Hollywood heavyweights Peter Berg and Mark Wahlberg will be rooting hard for Saucedo. They are the cornerstones of Churchill Management, the boutique talent agency that signed up Saucedo and then gathered in 140-pound hotshot Regis Prograis. Berg and his partners also operate the Churchill Boxing Club in sunny Santa Monica, a gym formally called Wild Card West.

Peter Berg has worn many hats: producer, director, screenwriter, actor. He created the TV show “Friday Night Lights” from his film of the same name. Mark Wahlberg needs no introduction. In 2017 he was the world’s highest paid actor. He starred in four of Peter Berg’s movies and played Micky Ward in the award winning film “The Fighter.”

Berg and Wahlberg are merely the latest bigwigs from the world of Hollywood to invest in the future earnings of boxers. In fact, the relationship between boxing and the entertainment industry predates the advent of big Hollywood studios.
=======
• WORK TASK A
In the passage on Hollywood and boxing, what is the formal name of the Churchill Boxing Club in Santa Monica?
The passage and the records come from separate sources.

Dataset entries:
=======
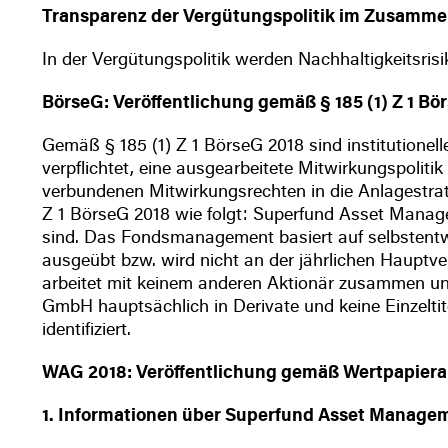
Transparenz der Vergütungspolitik im Zusammen
In der Vergütungspolitik werden Nachhaltigkeitsrisi
BörseG: Veröffentlichung gemäß § 185 (1) Z 1 
Gemäß § 185 (1) Z 1 BörseG 2018 sind institutionel
verpflichtet, eine ausgearbeitete Mitwirkungspoliti
verbundenen Mitwirkungsrechten in die Anlagestrat
Z 1 BörseG 2018 wie folgt: Superfund Asset Manag
sind. Das Fondsmanagement basiert auf selbstent
ausgeübt bzw. wird nicht an der jährlichen Haup
arbeitet mit keinem anderen Aktionär zusammen un
GmbH hauptsächlich in Derivate und keine Einzeltit
identifiziert.
WAG 2018: Veröffentlichung gemäß Wertpapiera
1. Informationen über Superfund Asset Manage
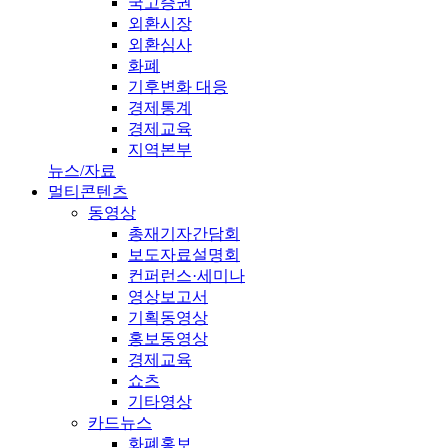
국고증권
외환시장
외환심사
화폐
기후변화 대응
경제통계
경제교육
지역본부
뉴스/자료
멀티콘텐츠
동영상
총재기자간담회
보도자료설명회
컨퍼런스·세미나
영상보고서
기획동영상
홍보동영상
경제교육
쇼츠
기타영상
카드뉴스
화폐홍보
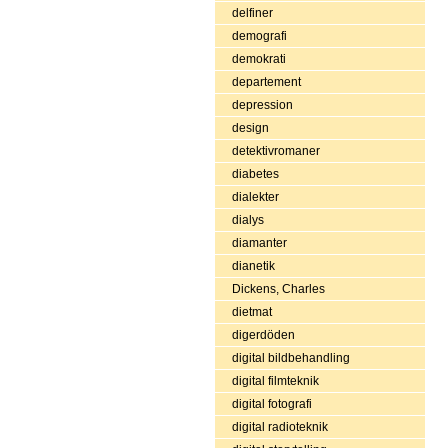
delfiner
demografi
demokrati
departement
depression
design
detektivromaner
diabetes
dialekter
dialys
diamanter
dianetik
Dickens, Charles
dietmat
digerdöden
digital bildbehandling
digital filmteknik
digital fotografi
digital radioteknik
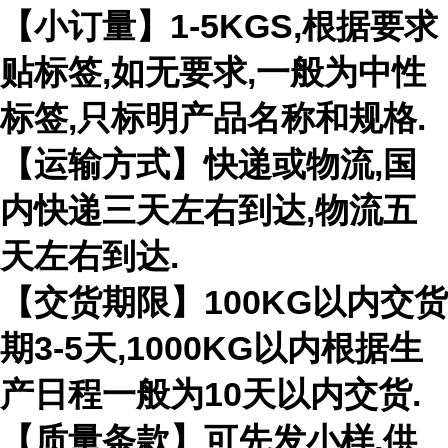
【小订量】1-5KGS,根据要求
贴标签,如无要求,一般为中性
标签,只标明产品名称和规格.
【运输方式】快递或物流,国
内快递三天左右到达,物流五
天左右到达.
【交货期限】100KG以内交货
期3-5天,1000KG以内根据生
产日程一般为10天以内交货.
【质量条款】可先发小样,供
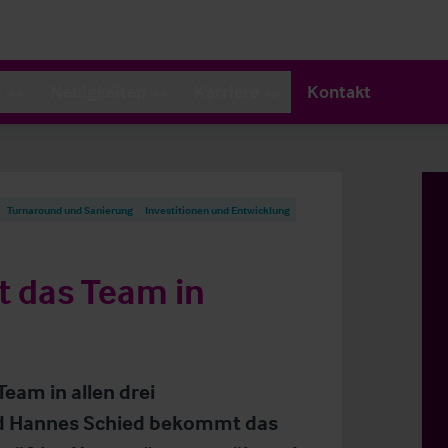
s
Neuigkeiten
Karriere
Kontakt
Turnaround und Sanierung
Investitionen und Entwicklung
kt das Team in
Team in allen drei
nd Hannes Schied bekommt das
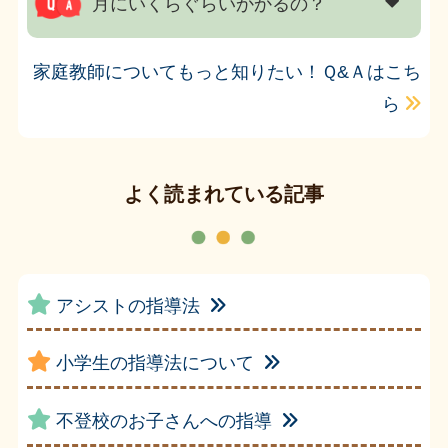
月にいくらぐらいかかるの？
家庭教師についてもっと知りたい！Ｑ&Ａはこち
ら
よく読まれている記事
アシストの指導法
小学生の指導法について
不登校のお子さんへの指導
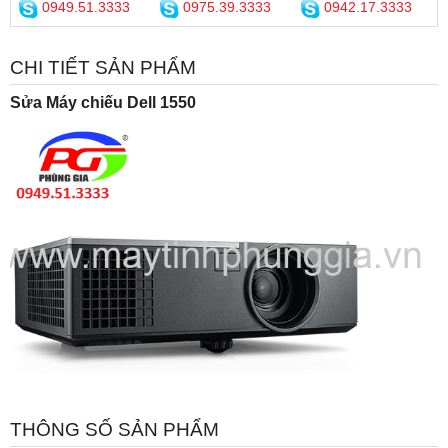
0949.51.3333
0975.39.3333
0942.17.3333
CHI TIẾT SẢN PHẨM
Sửa Máy chiếu Dell 1550
THÔNG SỐ SẢN PHẨM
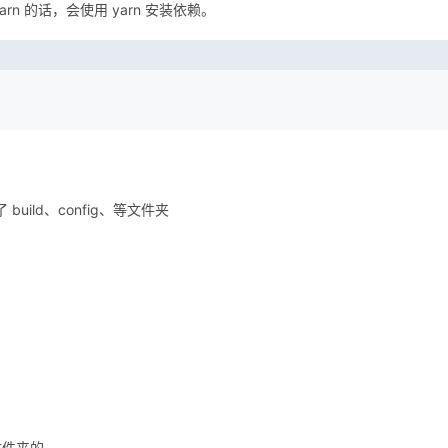
n 的话，会使用 yarn 安装依赖。
build、config、等文件夹
和文件夹的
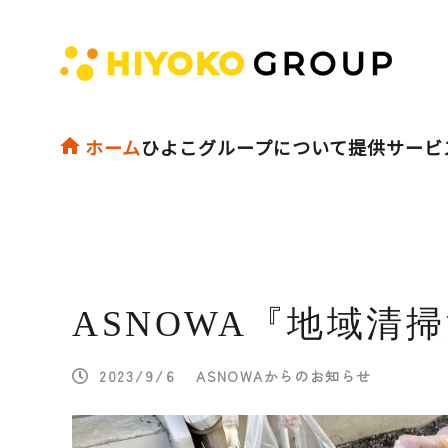
ホーム
ひよこグループについて
提供サービ
ASNOWA『地域清
2023/9/6
ASNOWAからのお知らせ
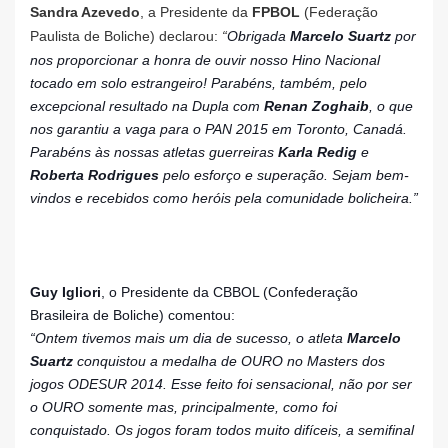
Sandra Azevedo
, a Presidente da
FPBOL
(Federação
Paulista de Boliche) declarou:
“
Obrigada
Marcelo Suartz
por
nos proporcionar a honra de ouvir nosso Hino Nacional
tocado em solo estrangeiro!
Parabéns, também, pelo
excepcional resultado na Dupla com
Renan Zoghaib
, o
que
nos garantiu a vaga para o PAN 2015 em Toronto, Canadá.
Parabéns às nossas atletas guerreiras
Karla Redig
e
Roberta Rodrigues
pelo esforço e superação.
Sejam bem-
vindos e recebidos como heróis pela comunidade bolicheira.”
Guy Igliori
, o Presidente da CBBOL (Confederação
Brasileira de Boliche) comentou:
“Ontem tivemos mais um dia de sucesso, o atleta
Marcelo
Suartz
conquistou a medalha de OURO no Masters dos
jogos ODESUR 2014. Esse feito foi sensacional, não por ser
o OURO somente mas, principalmente, como foi
conquistado. Os jogos foram todos muito difíceis, a semifinal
=======
• WORK TASK B
Duplicate the part of the records that opens with the line containing "0949.51.3333" and runs through the end of the records, leaving the pictures out.

• WORKED SOLUTION A
Wild Card West

• WORKED SOLUTION B
0949.51.3333
0975.39.3333
0942.17.3333
CHI TIẾT SẢN PHẨM
Sửa Máy chiếu Dell 1550
THÔNG SỐ SẢN PHẨM
n 的话，会使用 yarn 安装依赖。
build、config、等文件夹
和文件夹的
ホーム
ひよこグループについて
提供サービ
ASNOWA『地域清
2023/9/6
ASNOWAからのお知らせ
Sandra Azevedo
, a Presidente da
FPBOL
(Federação
Paulista de Boliche) declarou:
“
Obrigada
Marcelo Suartz
por
nos proporcionar a honra de ouvir nosso Hino Nacional
tocado em solo estrangeiro!
Parabéns, também, pelo
excepcional resultado na Dupla com
Renan Zoghaib
, o
que
nos garantiu a vaga para o PAN 2015 em Toronto, Canadá.
Parabéns às nossas atletas guerreiras
Karla Redig
e
Roberta Rodrigues
pelo esforço e superação.
Sejam bem-
vindos e recebidos como heróis pela comunidade bolicheira.”
Guy Igliori
, o Presidente da CBBOL (Confederação
Brasileira de Boliche) comentou:
“Ontem tivemos mais um dia de sucesso, o atleta
Marcelo
Suartz
conquistou a medalha de OURO no Masters dos
jogos ODESUR 2014. Esse feito foi sensacional, não por ser
o OURO somente mas, principalmente, como foi
conquistado. Os jogos foram todos muito difíceis, a semifinal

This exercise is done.